The filings in the two Maryland cases are each about an inch thick and consist largely of transcripts of out-of-state depositions taken of the two alleged robo-signers several months ago.
Stephan was deposed in the out-of-state cases where GMAC was involved in a foreclosure in the past year and made a startling series of admissions in those sworn interviews about how he does his job. Stephan’s testimony played a major role in GMAC’s decision to halt foreclosures in 23 states in September.
In a December 2009 interview in a Florida case, when the borrower’s attorney asked Stephan how many affidavits he would sign in a month, suggesting 100 or 500 as possible answers, Stephan offered “a round number of 10,000.” He testified that he and his team relied on an outside group of attorneys to get everything right and that his signature did not mean he had any personal knowledge of the file. Stephan, who works as a foreclosure team leader out of Pennsylvania and has been with GMAC for 6 years, also admitted that notaries are “not physically present,” as required, when he executes the documents.
“It’s an assault on the integrity of the courts, taking away people’s property without following the rules,” said Holland, who has a consumer rights practice in Annapolis.
Civil Justice attorneys Phillip Robinson and Anthony DePastina pointed out these flaws in their motion filed last week in Baltimore City Circuit Court to dismiss the pending foreclosure of a small brick house occupied by Kevin J. Matthews. In a separate motion, Civil Justice and Holland’s clinic asked the city circuit court to certify a class of defendants consisting of all targets of Stephan’s affidavits. They also asked to be appointed special masters.
Coincidentally, the attorney acting as substitute trustee for GMAC is Jacob Geesing, who has had his own trouble recently with affidavits. Although he does not appear to have filed a corrective affidavit in the Matthews case, his practice of allowing others to sign his affidavits, only to file hundreds of follow-up corrections, has called those testimonial documents into question.

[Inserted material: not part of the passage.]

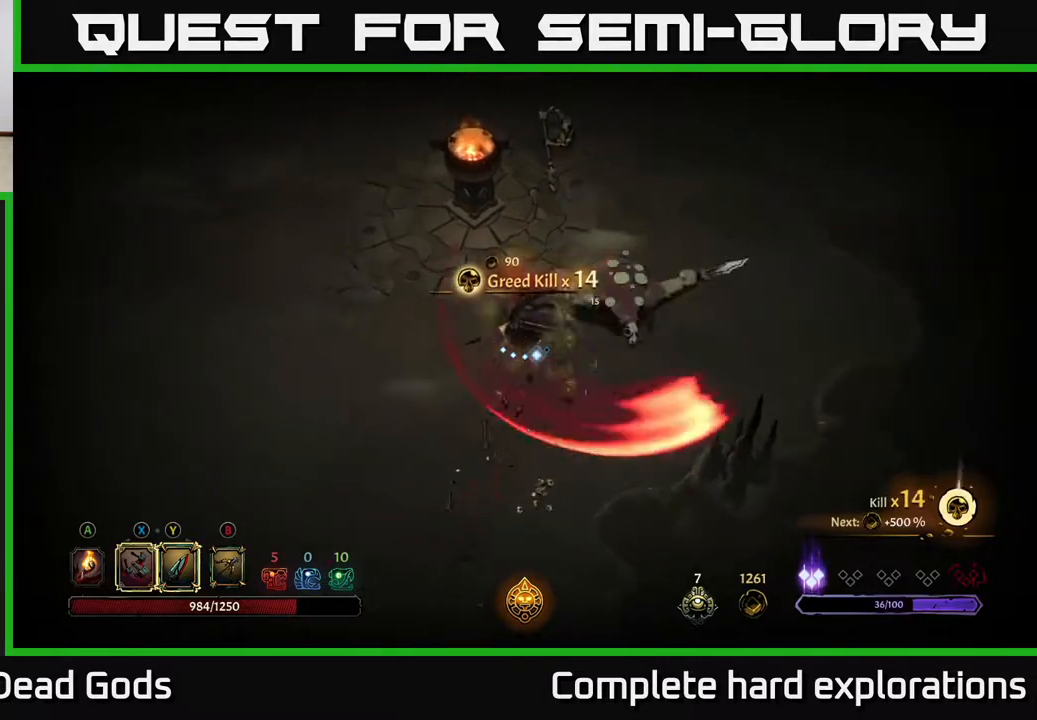
{"buttons": [], "left_stick": "left", "right_stick": "center", "events": [[167, "R2", "up"], [333, "left_stick", "left"]]}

In the Montgomery County case, where a Silver Spring woman is the defendant, the alleged robo-signer is Moua of Wells Fargo, who has also been the subject of news reports. In her March deposition, she also said she relies on outside attorneys to verify the accuracy of the information in the foreclosure file and can sign her name to such affidavits 300 to 500 times a day.

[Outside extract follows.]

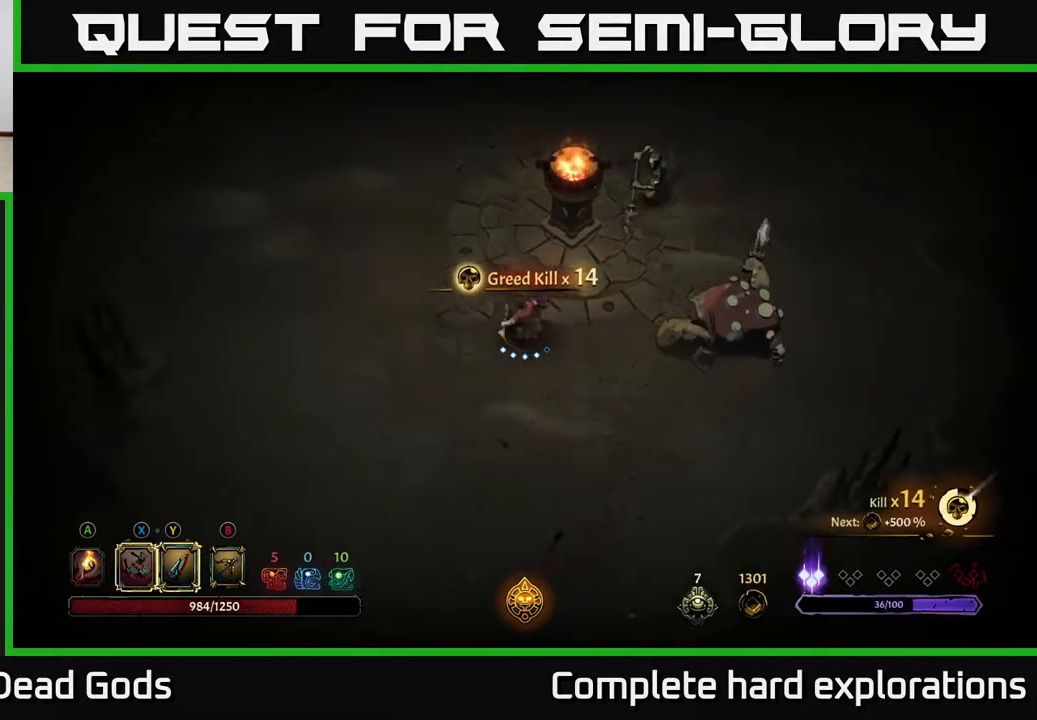
{"buttons": [], "left_stick": "left", "right_stick": "center", "events": []}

Holland said the concept of “robo-signing” is nothing new in consumer debt and foreclosure cases.
“It’s new to the courts but not to consumer advocates,” he said. “It’s only now that during litigation people are starting to admit under oath that they spent 13 seconds reviewing the documents.”
Robinson and Holland are among a small group of consumer attorneys in Maryland who have previously been successful in class actions against the debt collection industry and foreclosure rescue scammers.